Every facade property has a verbose the ... equivalent, and shipped code overwhelmingly uses the verbose forms. Both must resolve to the same state.

Top-level constructor/lookup functions complete the model: member(), sprite(), castLib(), window(), xtra(), script(), sound(), channel(), plus value constructors list(), propList(), point(), rect(), rgb(), paletteIndex(), symbol(), image(), date(), timeout(), vector(), transform().

Movie properties worth knowing

lingo
_movie.frame                -- current frame number (the frame)
_movie.frameLabel           -- marker name at current frame
_movie.lastFrame            -- highest authored frame
_movie.name / .path         -- file identity
_movie.stage                -- the stage window object
_movie.actorList            -- stepFrame subscribers
_movie.timeoutList          -- active timeout objects
_movie.updateStage()        -- immediate redraw
_movie.go(x) / goLoop() / goNext() / goPrevious()
_movie.puppetTempo(fps)
_movie.stopEvent() / sendSprite() / sendAllSprites()

Windows and MIAWs

A movie plays in a window; the main one is the Stage (_movie.stage / (the stage)). Additional movies can run simultaneously in their own windows (Movies In A Window):

lingo
w = window().new("tool palette")

#### Exercise goal:
Reproduce the Lingo reference text above word for word, including every code line and comment.

#### Input data:

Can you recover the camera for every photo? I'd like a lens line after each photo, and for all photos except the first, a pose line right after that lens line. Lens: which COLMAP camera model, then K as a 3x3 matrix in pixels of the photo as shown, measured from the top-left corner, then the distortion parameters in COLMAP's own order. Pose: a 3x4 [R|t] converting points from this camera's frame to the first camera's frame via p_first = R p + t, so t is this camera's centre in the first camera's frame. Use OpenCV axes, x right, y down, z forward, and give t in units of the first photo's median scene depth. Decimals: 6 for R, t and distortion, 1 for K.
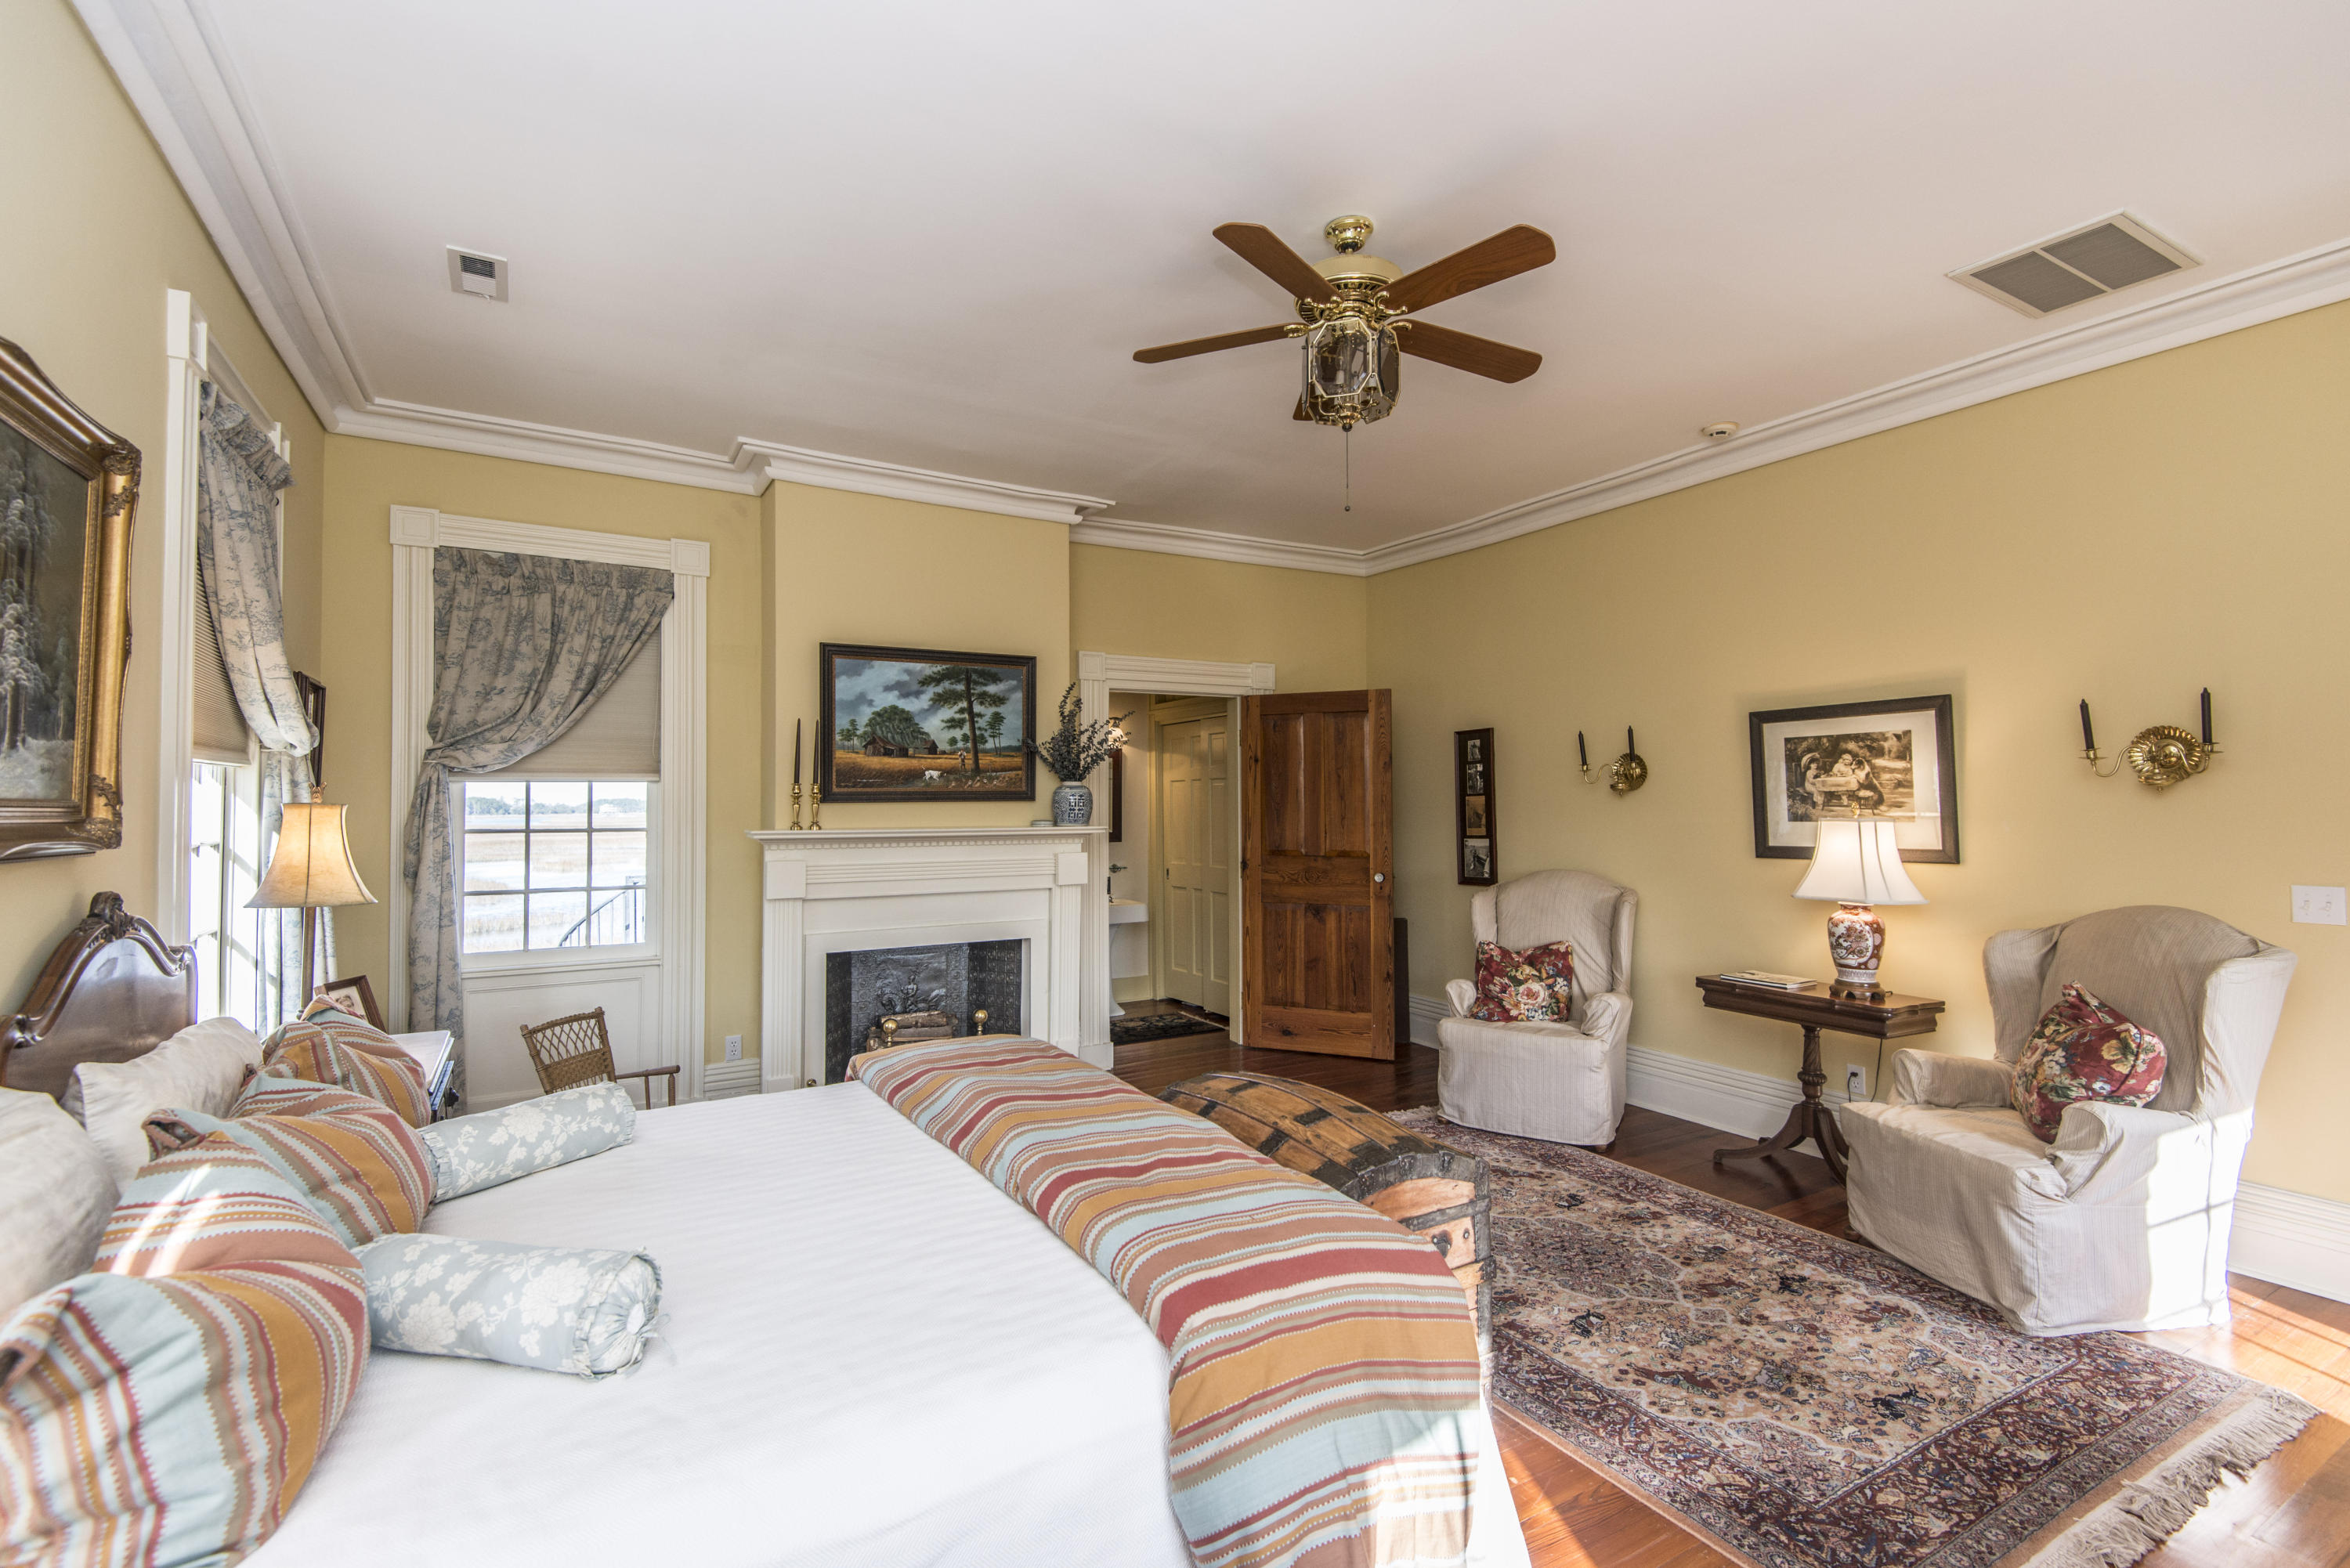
lens RADIAL K [[1057.5, 0, 1153.1], [0, 1057.5, 773.4], [0, 0, 1]] dist [-0.001460, -0.001582]
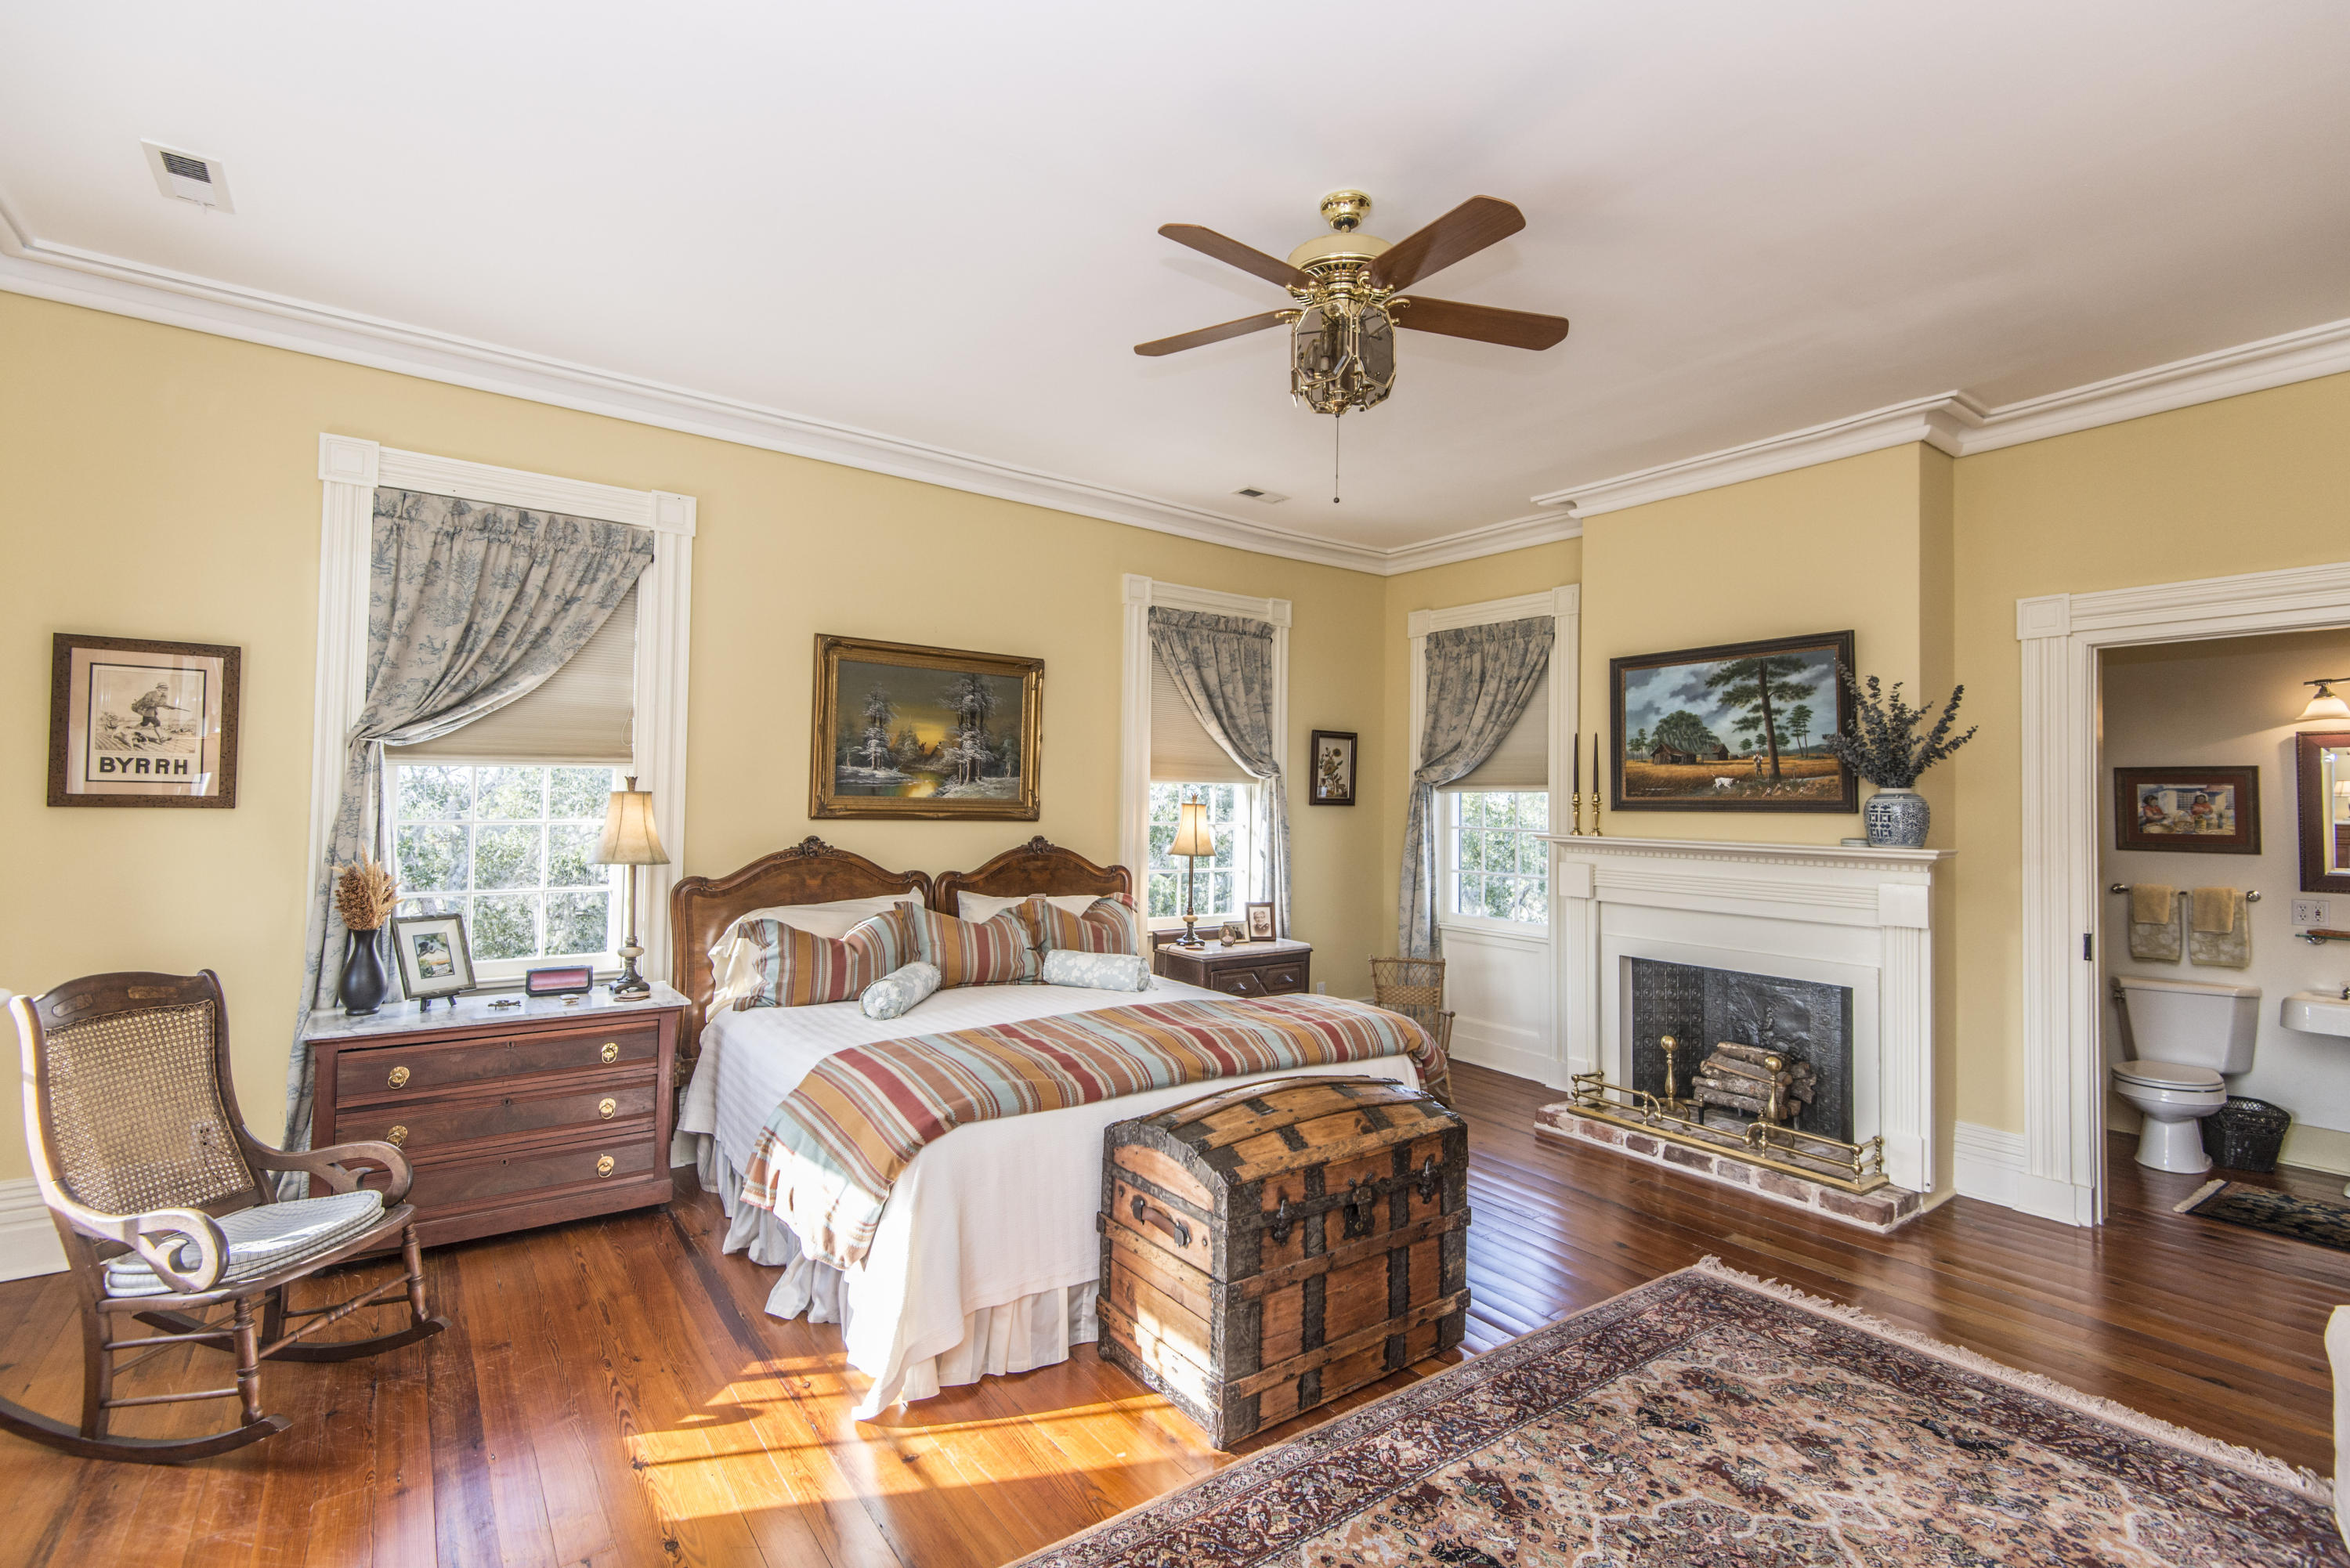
lens RADIAL K [[1057.5, 0, 1153.1], [0, 1057.5, 773.4], [0, 0, 1]] dist [-0.001460, -0.001582]
pose [[0.072086, -0.027431, -0.997021, 0.670573], [0.005629, 0.999617, -0.027096, 0.015659], [0.997383, -0.003659, 0.072213, 0.449578]]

#### Output below:
Every facade property has a verbose the ... equivalent, and shipped code overwhelmingly uses the verbose forms. Both must resolve to the same state.

Top-level constructor/lookup functions complete the model: member(), sprite(), castLib(), window(), xtra(), script(), sound(), channel(), plus value constructors list(), propList(), point(), rect(), rgb(), paletteIndex(), symbol(), image(), date(), timeout(), vector(), transform().

Movie properties worth knowing

lingo
_movie.frame                -- current frame number (the frame)
_movie.frameLabel           -- marker name at current frame
_movie.lastFrame            -- highest authored frame
_movie.name / .path         -- file identity
_movie.stage                -- the stage window object
_movie.actorList            -- stepFrame subscribers
_movie.timeoutList          -- active timeout objects
_movie.updateStage()        -- immediate redraw
_movie.go(x) / goLoop() / goNext() / goPrevious()
_movie.puppetTempo(fps)
_movie.stopEvent() / sendSprite() / sendAllSprites()

Windows and MIAWs

A movie plays in a window; the main one is the Stage (_movie.stage / (the stage)). Additional movies can run simultaneously in their own windows (Movies In A Window):

lingo
w = window().new("tool palette")